Escola deve indenizar por cobrar mensalidades após comunicação de mudança de domicílio do aluno

Uma instituição de ensino não pode cobrar mensalidades escolares de período posterior ao pedido de cancelamento regularmente comunicado pelo representante legal do aluno, sobretudo quando motivado por mudança de domicílio.

Assim decidiu o Juiz Rosselberto Himenes, da Vara Cível, ao condenar o Centro Educacional Sementinha Preciosa e a empresa Isaac Tecnologia e Serviços Ltda. ao pagamento de indenização por danos morais a um pai que teve o nome negativado por débito inexigível.

O autor comprovou que comunicou a resilição contratual da matrícula de sua filha, pagando a última mensalidade correspondente ao mês rescindido, como havia sido ajustado. Apesar disso, a escola e a gestora de pagamentos continuaram emitindo cobranças posteriores e promoveram a inscrição do nome do responsável legal em cadastro de inadimplentes.

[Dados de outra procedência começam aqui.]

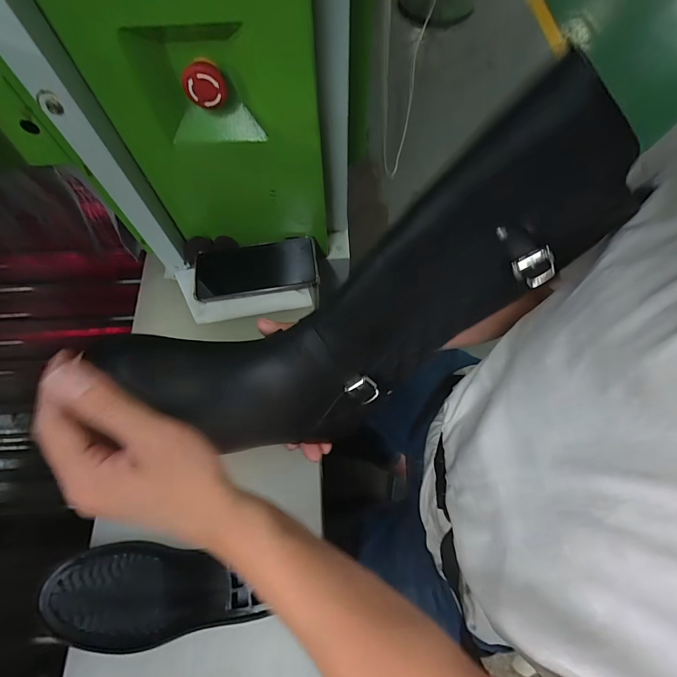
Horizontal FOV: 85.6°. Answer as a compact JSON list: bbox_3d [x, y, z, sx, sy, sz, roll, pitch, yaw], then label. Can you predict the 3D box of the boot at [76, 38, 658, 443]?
[{"bbox_3d":[0.005,-0.013,0.263,0.347,0.130,0.096,-30,65,24],"label":"boot"}]

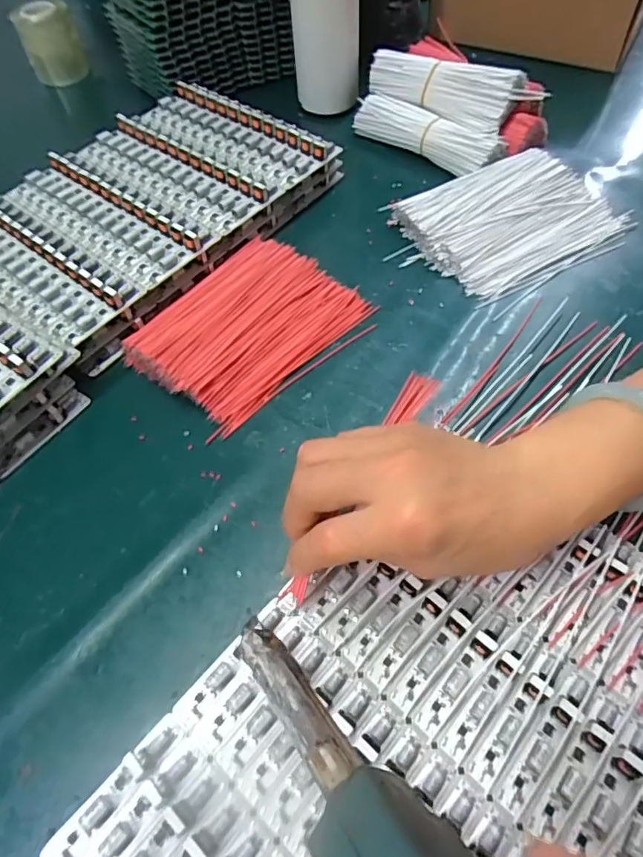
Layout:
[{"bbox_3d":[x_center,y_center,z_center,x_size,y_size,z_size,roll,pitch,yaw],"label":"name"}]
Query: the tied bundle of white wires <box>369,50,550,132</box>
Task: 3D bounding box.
[{"bbox_3d":[0.116,-0.310,0.478,0.155,0.052,0.023,28,20,23],"label":"tied bundle of white wires"}]

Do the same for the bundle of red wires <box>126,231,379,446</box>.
[{"bbox_3d":[-0.052,-0.075,0.374,0.153,0.026,0.113,-41,64,-19],"label":"bundle of red wires"}]

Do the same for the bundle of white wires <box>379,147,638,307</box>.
[{"bbox_3d":[0.158,-0.169,0.419,0.168,0.028,0.120,-21,59,-8],"label":"bundle of white wires"}]

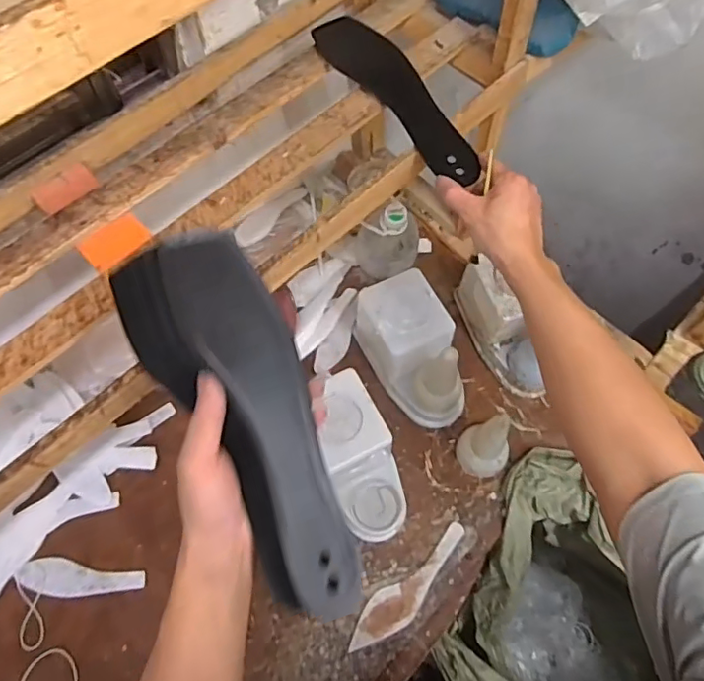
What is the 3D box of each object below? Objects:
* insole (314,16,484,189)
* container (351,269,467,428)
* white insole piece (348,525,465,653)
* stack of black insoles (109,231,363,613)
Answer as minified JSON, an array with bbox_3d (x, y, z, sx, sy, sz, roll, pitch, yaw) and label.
[{"bbox_3d":[0.051,-0.271,0.623,0.067,0.014,0.269,-29,68,-15],"label":"insole"},{"bbox_3d":[0.089,0.016,0.794,0.100,0.114,0.189,-24,67,-13],"label":"container"},{"bbox_3d":[0.077,0.319,0.725,0.198,0.007,0.048,-37,74,-15],"label":"white insole piece"},{"bbox_3d":[-0.071,0.056,0.398,0.099,0.029,0.276,-25,84,-13],"label":"stack of black insoles"}]

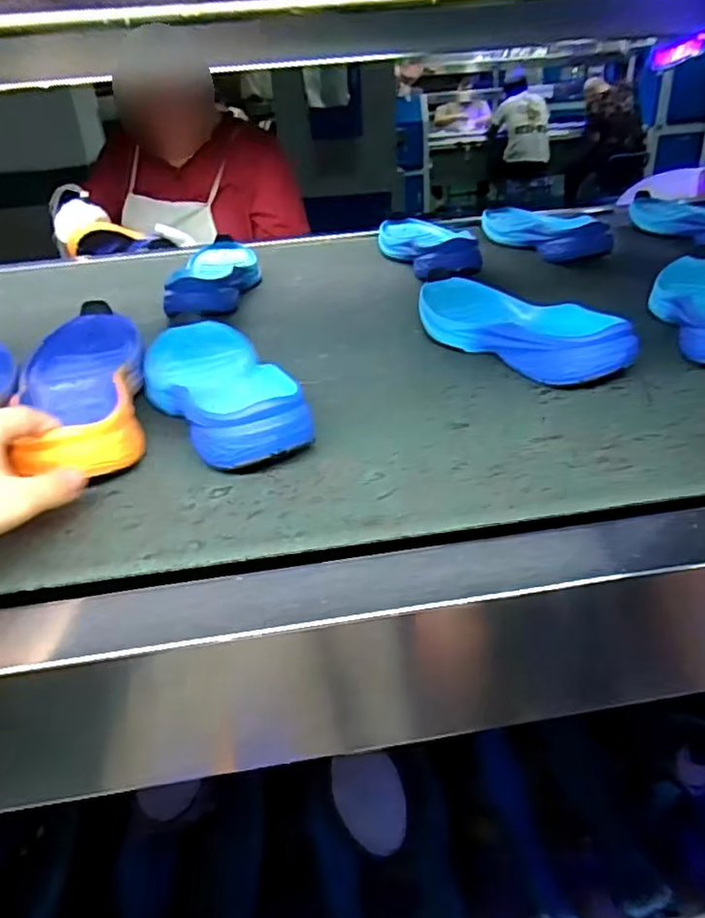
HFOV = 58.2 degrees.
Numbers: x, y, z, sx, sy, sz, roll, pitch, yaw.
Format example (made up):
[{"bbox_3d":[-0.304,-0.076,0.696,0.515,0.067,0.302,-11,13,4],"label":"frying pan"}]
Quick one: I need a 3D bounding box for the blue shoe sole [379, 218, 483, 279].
[{"bbox_3d":[0.088,-0.270,0.788,0.087,0.041,0.214,-9,32,-7],"label":"blue shoe sole"}]

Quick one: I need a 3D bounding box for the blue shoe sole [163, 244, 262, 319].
[{"bbox_3d":[-0.154,-0.213,0.726,0.085,0.038,0.205,-5,32,-1],"label":"blue shoe sole"}]

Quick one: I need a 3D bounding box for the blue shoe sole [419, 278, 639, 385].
[{"bbox_3d":[0.129,-0.115,0.532,0.081,0.041,0.227,-21,35,-25],"label":"blue shoe sole"}]

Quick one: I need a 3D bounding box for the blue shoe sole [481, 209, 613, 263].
[{"bbox_3d":[0.232,-0.293,0.806,0.069,0.041,0.221,-15,33,-16],"label":"blue shoe sole"}]

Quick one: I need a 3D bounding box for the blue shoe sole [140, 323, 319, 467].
[{"bbox_3d":[-0.102,-0.058,0.470,0.088,0.040,0.221,-16,34,-18],"label":"blue shoe sole"}]

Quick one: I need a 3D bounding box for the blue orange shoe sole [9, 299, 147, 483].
[{"bbox_3d":[-0.199,-0.057,0.477,0.080,0.037,0.236,-16,35,-18],"label":"blue orange shoe sole"}]

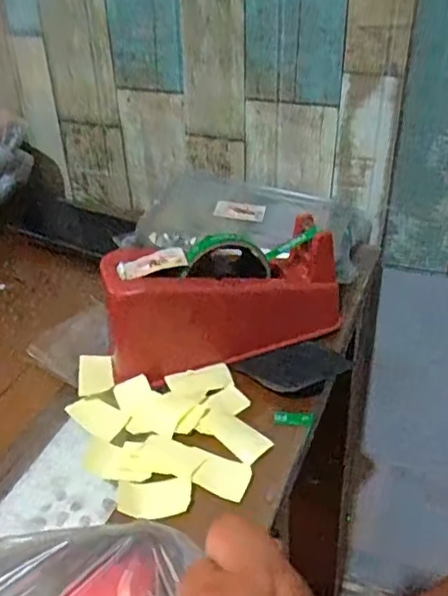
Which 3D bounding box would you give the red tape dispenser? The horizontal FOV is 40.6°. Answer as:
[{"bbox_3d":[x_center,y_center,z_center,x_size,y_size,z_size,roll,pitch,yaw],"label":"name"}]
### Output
[{"bbox_3d":[-0.001,-0.005,0.536,0.203,0.104,0.066,-14,37,-16],"label":"red tape dispenser"}]

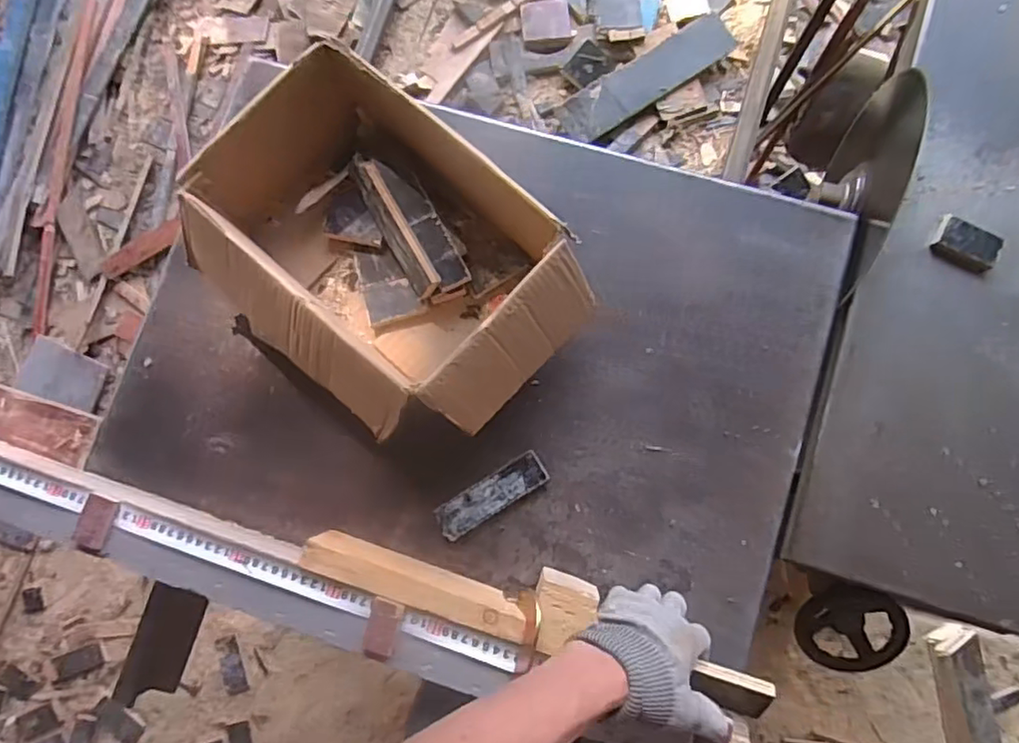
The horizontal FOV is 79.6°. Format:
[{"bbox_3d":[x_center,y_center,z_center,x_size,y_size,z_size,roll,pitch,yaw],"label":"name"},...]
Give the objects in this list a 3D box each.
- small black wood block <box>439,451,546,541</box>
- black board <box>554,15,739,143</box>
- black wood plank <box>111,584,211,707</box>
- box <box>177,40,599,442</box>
[{"bbox_3d":[-0.018,0.126,0.621,0.119,0.013,0.038,-33,82,-1],"label":"small black wood block"},{"bbox_3d":[0.162,-0.350,0.732,0.220,0.016,0.061,-31,81,-3],"label":"black board"},{"bbox_3d":[-0.391,0.307,0.694,0.011,0.068,0.135,15,86,43],"label":"black wood plank"},{"bbox_3d":[-0.118,-0.108,0.601,0.361,0.123,0.266,39,87,7],"label":"box"}]

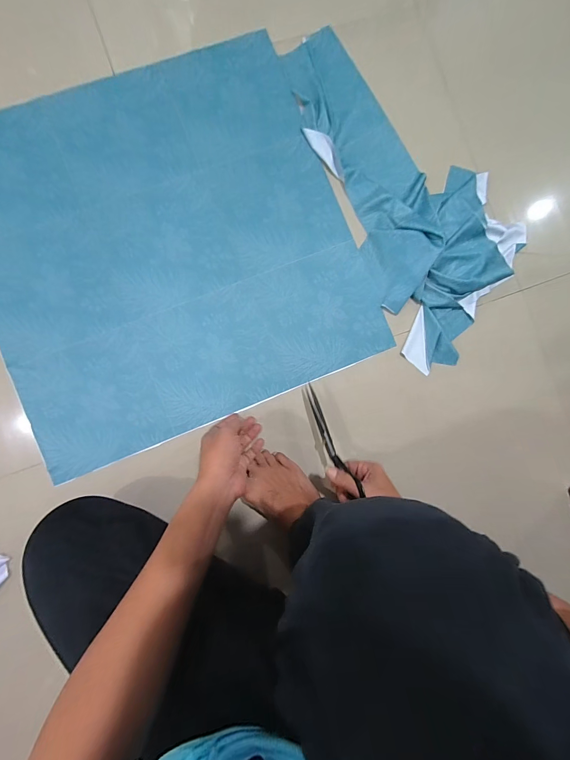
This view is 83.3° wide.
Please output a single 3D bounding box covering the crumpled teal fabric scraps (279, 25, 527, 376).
[{"bbox_3d":[0.250,-0.364,0.601,0.298,0.038,0.647,-25,91,-5],"label":"crumpled teal fabric scraps"}]

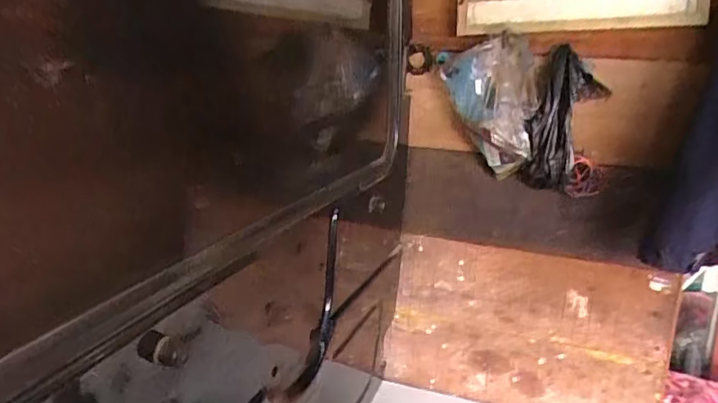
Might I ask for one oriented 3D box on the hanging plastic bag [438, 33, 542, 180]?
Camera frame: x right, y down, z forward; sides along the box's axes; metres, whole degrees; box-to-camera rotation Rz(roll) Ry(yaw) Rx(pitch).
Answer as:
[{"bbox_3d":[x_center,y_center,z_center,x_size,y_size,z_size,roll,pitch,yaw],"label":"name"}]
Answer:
[{"bbox_3d":[0.239,-0.174,1.021,0.177,0.243,0.123,4,15,13],"label":"hanging plastic bag"}]

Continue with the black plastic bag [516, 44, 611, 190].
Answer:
[{"bbox_3d":[0.368,-0.145,1.002,0.113,0.245,0.069,-4,15,-16],"label":"black plastic bag"}]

Para o juiz Rosselberto Himenes, a cobrança não se sustenta juridicamente. Amparado no art. 473 do Código Civil e nos princípios da boa-fé objetiva (arts. 113 e 422 do CC), o magistrado destacou que a instituição não demonstrou cláusula contratual válida que impusesse a manutenção das mensalidades após o encerramento do vínculo, tampouco comprovou a continuidade da prestação do serviço educacional.

A sentença declarou a inexigibilidade do débito de R$ 2.316,40 e reconheceu a ilicitude da negativação, condenando as rés ao pagamento de R$ 5 mil por danos morais. O magistrado ressaltou que a inscrição indevida em cadastro de inadimplentes caracteriza falha na prestação do serviço e dano moral presumido, afastando a aplicação da Súmula 385 do STJ por ausência de comprovação de inscrição contemporânea válida.

A decisão confirma tutela de urgência anteriormente concedida, determinando a imediata exclusão do registro negativo e a abstenção de novas inscrições pelo mesmo fundamento, sob pena de multa diária.

O julgado reforça entendimento jurisprudencial consolidado no Superior Tribunal de Justiça de que cobranças após a rescisão contratual regularmente comunicada violam a boa-fé objetiva e configuram enriquecimento sem causa da prestadora, sendo ilícita a inscrição do consumidor por dívida inexigível.